<<<<

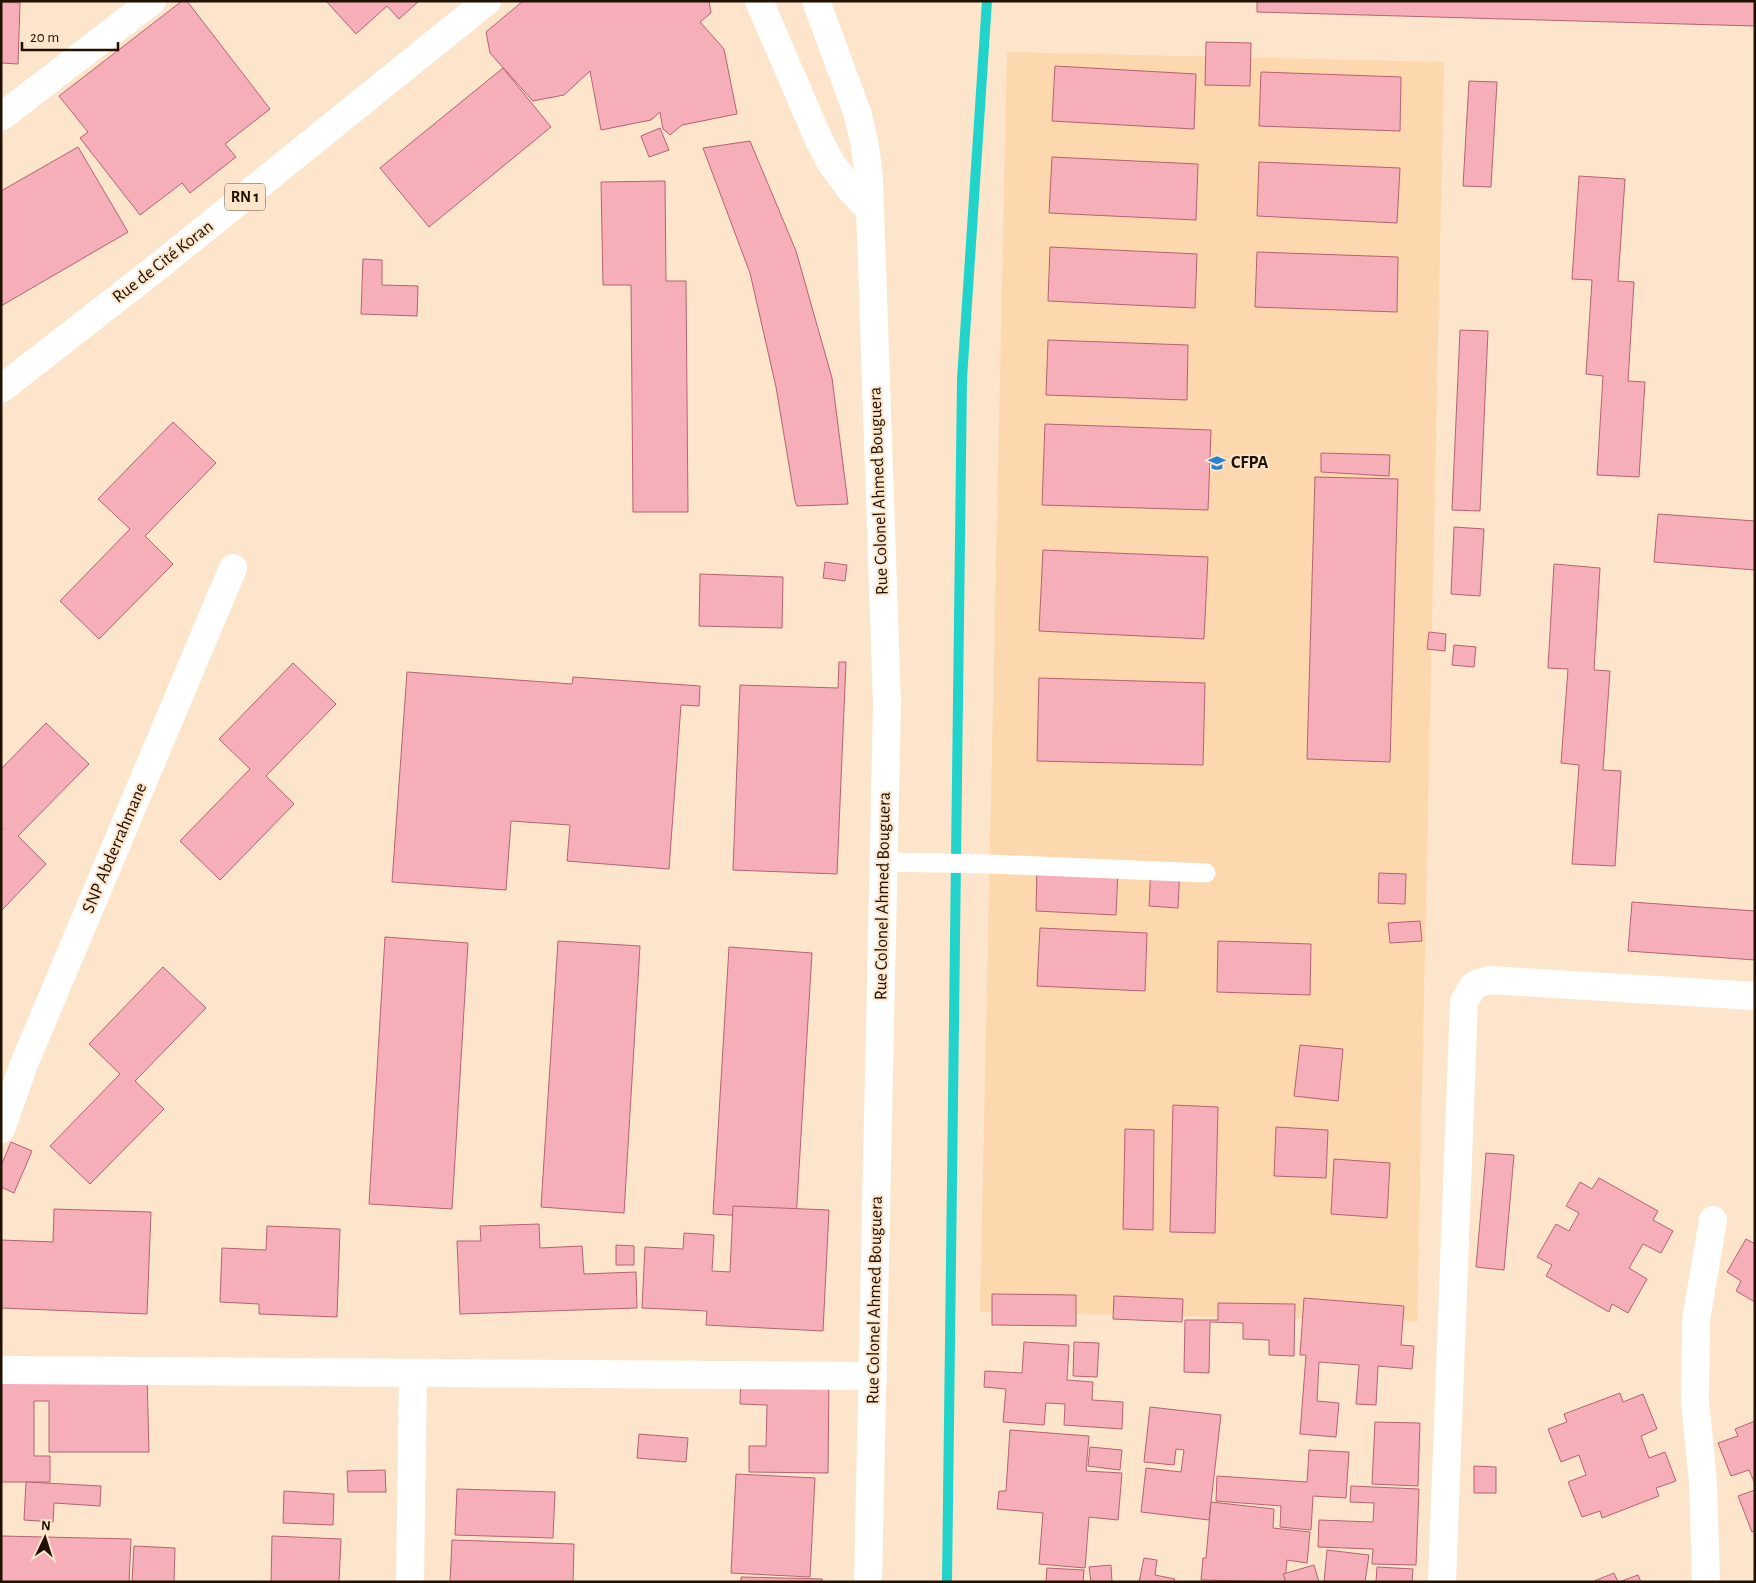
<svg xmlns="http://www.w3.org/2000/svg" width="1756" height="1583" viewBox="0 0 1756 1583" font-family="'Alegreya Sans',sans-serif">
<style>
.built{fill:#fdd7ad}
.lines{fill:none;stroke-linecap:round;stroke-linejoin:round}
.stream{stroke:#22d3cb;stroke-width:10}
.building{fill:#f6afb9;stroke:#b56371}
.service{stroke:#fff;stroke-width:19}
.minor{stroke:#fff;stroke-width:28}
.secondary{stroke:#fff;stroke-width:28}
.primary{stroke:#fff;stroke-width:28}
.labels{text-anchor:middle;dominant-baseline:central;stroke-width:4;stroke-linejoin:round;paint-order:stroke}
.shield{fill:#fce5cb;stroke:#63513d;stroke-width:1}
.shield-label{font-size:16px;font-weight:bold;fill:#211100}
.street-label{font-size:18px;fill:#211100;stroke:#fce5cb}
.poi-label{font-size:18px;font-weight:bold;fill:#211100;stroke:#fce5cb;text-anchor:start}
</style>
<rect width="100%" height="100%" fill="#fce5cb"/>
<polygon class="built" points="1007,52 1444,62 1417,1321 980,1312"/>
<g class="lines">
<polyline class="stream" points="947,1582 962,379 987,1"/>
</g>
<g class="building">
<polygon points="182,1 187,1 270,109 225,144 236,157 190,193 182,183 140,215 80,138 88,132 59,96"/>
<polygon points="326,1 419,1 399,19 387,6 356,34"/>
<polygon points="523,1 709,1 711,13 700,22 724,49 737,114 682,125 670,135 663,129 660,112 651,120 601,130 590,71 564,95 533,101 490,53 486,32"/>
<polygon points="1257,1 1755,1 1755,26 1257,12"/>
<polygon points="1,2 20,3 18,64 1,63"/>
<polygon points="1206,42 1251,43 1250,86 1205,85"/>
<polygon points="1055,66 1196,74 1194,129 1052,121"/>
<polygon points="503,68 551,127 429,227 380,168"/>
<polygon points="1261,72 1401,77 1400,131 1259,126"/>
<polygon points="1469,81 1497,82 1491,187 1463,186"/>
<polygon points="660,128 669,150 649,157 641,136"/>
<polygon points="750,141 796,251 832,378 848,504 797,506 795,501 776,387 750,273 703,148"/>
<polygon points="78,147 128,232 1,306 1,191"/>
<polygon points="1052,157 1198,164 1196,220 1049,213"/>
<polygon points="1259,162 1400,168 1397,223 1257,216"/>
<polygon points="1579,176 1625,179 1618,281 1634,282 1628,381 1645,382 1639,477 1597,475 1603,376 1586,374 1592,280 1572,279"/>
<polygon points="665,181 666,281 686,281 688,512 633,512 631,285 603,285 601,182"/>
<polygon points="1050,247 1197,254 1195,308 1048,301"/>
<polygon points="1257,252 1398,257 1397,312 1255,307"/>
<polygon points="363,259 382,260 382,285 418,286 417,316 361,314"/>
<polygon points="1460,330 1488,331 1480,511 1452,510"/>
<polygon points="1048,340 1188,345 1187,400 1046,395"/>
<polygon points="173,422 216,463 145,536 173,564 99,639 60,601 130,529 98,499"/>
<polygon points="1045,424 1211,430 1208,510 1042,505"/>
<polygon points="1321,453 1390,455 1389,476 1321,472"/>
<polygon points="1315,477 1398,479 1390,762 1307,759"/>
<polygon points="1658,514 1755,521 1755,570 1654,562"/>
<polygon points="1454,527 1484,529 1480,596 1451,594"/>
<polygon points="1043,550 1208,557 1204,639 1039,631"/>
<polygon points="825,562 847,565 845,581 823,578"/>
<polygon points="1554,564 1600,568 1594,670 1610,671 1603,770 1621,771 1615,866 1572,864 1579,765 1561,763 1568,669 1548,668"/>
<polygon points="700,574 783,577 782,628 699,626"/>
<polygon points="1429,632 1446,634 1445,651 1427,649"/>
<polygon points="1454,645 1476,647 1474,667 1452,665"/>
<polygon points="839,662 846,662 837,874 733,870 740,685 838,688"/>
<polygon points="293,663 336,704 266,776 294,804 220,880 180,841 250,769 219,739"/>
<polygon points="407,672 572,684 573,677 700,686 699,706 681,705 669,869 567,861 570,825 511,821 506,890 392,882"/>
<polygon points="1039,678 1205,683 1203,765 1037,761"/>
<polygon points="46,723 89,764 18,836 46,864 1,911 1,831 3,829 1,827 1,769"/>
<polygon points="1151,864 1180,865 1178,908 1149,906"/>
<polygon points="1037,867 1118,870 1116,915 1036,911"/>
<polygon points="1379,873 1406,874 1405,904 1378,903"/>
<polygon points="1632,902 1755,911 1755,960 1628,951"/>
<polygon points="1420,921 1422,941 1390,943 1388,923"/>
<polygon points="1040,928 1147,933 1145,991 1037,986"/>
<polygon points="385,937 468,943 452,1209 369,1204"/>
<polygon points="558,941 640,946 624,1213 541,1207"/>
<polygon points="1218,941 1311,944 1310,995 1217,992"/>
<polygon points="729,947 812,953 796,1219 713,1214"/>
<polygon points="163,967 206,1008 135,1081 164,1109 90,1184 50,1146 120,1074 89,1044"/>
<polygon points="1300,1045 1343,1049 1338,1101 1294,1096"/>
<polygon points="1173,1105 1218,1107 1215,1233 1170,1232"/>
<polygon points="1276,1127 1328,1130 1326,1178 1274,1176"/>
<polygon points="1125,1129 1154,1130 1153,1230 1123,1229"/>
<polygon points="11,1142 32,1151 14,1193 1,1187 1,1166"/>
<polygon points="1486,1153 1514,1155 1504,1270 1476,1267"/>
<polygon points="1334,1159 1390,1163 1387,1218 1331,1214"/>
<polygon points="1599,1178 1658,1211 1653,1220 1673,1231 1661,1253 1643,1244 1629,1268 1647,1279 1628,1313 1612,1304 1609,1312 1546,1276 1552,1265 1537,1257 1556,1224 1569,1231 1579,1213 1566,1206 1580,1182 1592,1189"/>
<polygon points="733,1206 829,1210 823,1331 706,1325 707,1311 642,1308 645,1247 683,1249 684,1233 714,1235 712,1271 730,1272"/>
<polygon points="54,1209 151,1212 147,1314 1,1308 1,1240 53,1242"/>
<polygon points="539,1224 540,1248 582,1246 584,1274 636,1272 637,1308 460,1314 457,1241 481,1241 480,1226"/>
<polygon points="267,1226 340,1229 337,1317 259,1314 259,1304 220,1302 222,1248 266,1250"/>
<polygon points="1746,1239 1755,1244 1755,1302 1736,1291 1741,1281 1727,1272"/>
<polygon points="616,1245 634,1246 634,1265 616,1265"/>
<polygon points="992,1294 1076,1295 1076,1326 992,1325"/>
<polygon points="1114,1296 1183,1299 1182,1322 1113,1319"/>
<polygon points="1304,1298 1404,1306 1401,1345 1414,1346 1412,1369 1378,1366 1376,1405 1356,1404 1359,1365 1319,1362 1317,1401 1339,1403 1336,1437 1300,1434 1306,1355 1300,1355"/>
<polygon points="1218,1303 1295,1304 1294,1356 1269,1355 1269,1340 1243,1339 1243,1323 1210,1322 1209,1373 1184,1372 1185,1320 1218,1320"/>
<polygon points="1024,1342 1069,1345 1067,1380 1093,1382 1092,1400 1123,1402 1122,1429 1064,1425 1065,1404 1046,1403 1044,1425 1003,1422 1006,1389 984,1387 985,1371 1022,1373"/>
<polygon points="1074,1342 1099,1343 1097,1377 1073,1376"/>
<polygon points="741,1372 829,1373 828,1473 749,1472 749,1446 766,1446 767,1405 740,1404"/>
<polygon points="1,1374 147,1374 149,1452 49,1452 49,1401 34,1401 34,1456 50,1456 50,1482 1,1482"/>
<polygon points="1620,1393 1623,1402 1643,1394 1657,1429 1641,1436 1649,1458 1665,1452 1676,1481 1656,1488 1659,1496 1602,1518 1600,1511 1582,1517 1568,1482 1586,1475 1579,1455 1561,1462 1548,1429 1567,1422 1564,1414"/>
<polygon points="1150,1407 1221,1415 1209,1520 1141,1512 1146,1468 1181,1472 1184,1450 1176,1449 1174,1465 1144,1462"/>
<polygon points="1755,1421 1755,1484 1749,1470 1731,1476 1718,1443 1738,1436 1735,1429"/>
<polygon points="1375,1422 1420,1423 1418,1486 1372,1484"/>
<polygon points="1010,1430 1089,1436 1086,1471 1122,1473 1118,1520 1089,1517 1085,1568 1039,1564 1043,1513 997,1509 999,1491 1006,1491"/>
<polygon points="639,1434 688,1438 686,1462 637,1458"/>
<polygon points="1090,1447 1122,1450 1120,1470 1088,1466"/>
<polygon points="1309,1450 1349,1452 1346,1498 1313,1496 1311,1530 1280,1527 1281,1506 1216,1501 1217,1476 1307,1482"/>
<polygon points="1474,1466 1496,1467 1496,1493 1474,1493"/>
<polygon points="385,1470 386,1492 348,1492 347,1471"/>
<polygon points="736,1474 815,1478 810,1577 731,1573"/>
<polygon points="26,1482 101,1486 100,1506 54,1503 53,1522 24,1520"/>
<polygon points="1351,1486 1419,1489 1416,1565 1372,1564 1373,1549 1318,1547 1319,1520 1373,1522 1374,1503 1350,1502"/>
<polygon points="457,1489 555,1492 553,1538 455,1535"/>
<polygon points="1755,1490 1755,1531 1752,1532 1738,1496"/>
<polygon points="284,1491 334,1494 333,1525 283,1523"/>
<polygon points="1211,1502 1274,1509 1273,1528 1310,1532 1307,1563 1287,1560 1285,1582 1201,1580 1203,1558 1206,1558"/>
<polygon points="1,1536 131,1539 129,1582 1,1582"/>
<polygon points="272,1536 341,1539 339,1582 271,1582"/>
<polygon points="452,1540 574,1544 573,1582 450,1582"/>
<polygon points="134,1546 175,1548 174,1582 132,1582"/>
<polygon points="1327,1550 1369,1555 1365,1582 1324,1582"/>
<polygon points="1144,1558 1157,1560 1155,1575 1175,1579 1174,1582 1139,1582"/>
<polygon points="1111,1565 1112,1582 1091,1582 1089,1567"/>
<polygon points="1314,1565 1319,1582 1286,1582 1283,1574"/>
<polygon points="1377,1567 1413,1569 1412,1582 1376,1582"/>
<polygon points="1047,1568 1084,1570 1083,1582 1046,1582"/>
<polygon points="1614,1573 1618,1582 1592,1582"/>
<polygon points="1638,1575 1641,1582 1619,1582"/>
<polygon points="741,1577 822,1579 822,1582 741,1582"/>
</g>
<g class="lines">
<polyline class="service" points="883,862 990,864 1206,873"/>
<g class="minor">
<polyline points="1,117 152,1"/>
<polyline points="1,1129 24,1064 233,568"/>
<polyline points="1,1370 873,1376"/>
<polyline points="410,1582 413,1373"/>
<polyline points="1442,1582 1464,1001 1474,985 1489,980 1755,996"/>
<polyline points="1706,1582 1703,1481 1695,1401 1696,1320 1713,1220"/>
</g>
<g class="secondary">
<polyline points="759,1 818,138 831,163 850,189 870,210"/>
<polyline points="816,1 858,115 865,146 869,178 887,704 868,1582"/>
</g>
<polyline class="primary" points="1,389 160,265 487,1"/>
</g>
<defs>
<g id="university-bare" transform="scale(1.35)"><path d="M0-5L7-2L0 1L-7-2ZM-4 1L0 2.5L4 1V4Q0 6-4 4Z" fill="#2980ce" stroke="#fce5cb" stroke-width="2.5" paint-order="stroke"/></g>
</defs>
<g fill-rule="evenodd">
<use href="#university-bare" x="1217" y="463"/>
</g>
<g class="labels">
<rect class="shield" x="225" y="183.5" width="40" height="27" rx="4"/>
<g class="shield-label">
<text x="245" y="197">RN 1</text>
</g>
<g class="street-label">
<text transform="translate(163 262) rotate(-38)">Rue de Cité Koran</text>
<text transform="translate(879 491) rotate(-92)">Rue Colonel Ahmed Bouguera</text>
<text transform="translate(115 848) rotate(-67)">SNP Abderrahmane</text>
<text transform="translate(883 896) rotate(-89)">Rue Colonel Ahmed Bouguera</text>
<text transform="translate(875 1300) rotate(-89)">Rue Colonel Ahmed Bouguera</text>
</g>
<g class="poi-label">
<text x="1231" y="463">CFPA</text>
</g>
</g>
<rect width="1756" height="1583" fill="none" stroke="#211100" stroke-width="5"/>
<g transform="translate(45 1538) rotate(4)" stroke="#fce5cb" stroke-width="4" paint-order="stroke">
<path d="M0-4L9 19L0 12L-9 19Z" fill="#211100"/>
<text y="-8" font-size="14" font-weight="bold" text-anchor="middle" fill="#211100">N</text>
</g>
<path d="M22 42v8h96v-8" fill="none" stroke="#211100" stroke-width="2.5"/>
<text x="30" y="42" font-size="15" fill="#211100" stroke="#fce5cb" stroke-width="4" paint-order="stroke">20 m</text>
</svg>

>>>>

Task requirements. Set down only the lines above that fall between the line holding "540,1248 582,1246 584,1274" and the line holding "1295,1304 1294,1356 1269,1355", inclusive, keeping each exact.

Reply.
<polygon points="539,1224 540,1248 582,1246 584,1274 636,1272 637,1308 460,1314 457,1241 481,1241 480,1226"/>
<polygon points="267,1226 340,1229 337,1317 259,1314 259,1304 220,1302 222,1248 266,1250"/>
<polygon points="1746,1239 1755,1244 1755,1302 1736,1291 1741,1281 1727,1272"/>
<polygon points="616,1245 634,1246 634,1265 616,1265"/>
<polygon points="992,1294 1076,1295 1076,1326 992,1325"/>
<polygon points="1114,1296 1183,1299 1182,1322 1113,1319"/>
<polygon points="1304,1298 1404,1306 1401,1345 1414,1346 1412,1369 1378,1366 1376,1405 1356,1404 1359,1365 1319,1362 1317,1401 1339,1403 1336,1437 1300,1434 1306,1355 1300,1355"/>
<polygon points="1218,1303 1295,1304 1294,1356 1269,1355 1269,1340 1243,1339 1243,1323 1210,1322 1209,1373 1184,1372 1185,1320 1218,1320"/>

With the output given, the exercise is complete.